Farklılık var şimdi: Personel maaşlarını devlet ödüyor, garanti altında yani. Bize şimdi ciddi bütçe ayrıldı. Geçen yıl 8 milyon TL'lik yatırım bütçemiz vardı. Bu yıl 14,5 milyon TL ve ek olarak da şimdi 10 milyon TL'lik bütçe öngörülüyor. Yani toplamda bu yıl 24,5 milyon TL'lik yatırım bütçemiz var. Kısaca devlet, kanunla üniversite kurup, bizi yanlı bırakmadı.


“Hükümetten yatırım için ciddi destek var”


Özellikle bu hükümet döneminde bize yatırım için ciddi destek var. Göreceksiniz ki, sonbaharda bu bütçeyle beş-altı bin öğrenciye altyapısı bitmiş bir kampus kuracağız. Daha önce bu bahsettiğim işler ancak 15 yılda olabiliyordu.


Devlet, bizi yalnız bırakmadı. Bu yeni üniversiteler, çok kısa sürede gelişimlerini tamamlayarak; şehre, bölgeye ve ülkeye katkılarını sunacaklar.

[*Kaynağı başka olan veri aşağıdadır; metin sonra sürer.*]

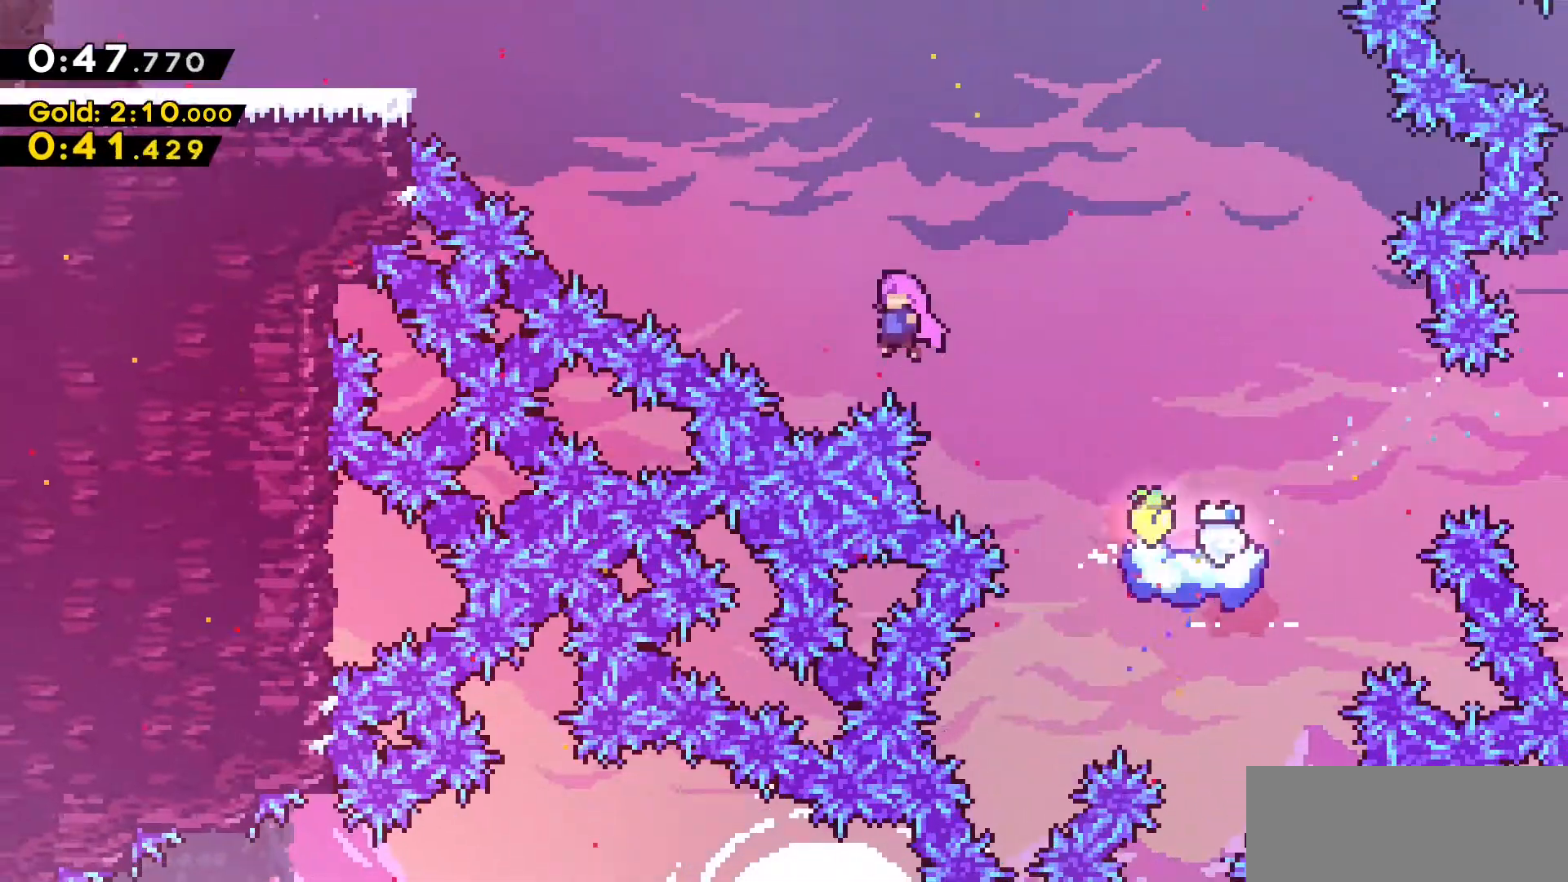
{"keys": ["a", "dash", "w"], "events": [[100, "dash", "up"], [200, "w", "down"], [333, "dash", "down"], [433, "jump2", "up"]]}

“Batıya göre dışa kapalıyız”


Bir bölgedeki kapalılığı açacak bir kapıdır üniversite. Bizim bölgelerdeki iller, batıya göre daha kapalı. Kapalı ortamları açacak en iyi kurumdur üniversite. Üniversitenin, sosyo- kültürel olarak çok daha farklı bir etkisi olacaktır . 7 bin öğrencisi olan bir üniversite bunların 4 bin tanesinin (yaklaşık yüzde55) dışarıdan geldiğini düşünün. Farklı kültürlerden gelen 4 bin dinamik genç, ilin sosyal dokusunda etkin rol oynarlar. Bu ilin sosyal yapısı da onla üzerinde farklı etki yaratır. Karşılıklı etki-tepki oluşur. Ayrıca kültürel bir farklılık göreceksiniz. Bir etkileşim olacak.


Üniversitenin varlığına sadece ekonomik, sosyal ve kültürel açıdan bakmak eksik olur. Üniversite, o ilin siyasal yapısında da etkin rol oynar. 7 bin genç, 3 bin personel, bunların eşleri, yaklaşık 12 bin oy demektir. Bu sayı bulunduğu yerde siyasal bir etki yapacaktır. Yani üniversite bulunduğu ilde; ekonomik, kültürel ve siyasal açında bir değişim yaratır.


Kapalı toplum olmamızın şöyle bir sonucu ortaya çıkıyor: bazıları ahlakın erozyona uğrayacağından şüphe ediyorlar. Ahlakın kısa sürede bozulması demek, o ahlakın, o ilde ya da o bölgede çok sağlam olmadığının göstergesidir. Bingöl'ün güzel ahlakını da dışarıya taşıyacaklar. Onlar, fahri hemşerimiz olarak bizi tanıtacaklar. 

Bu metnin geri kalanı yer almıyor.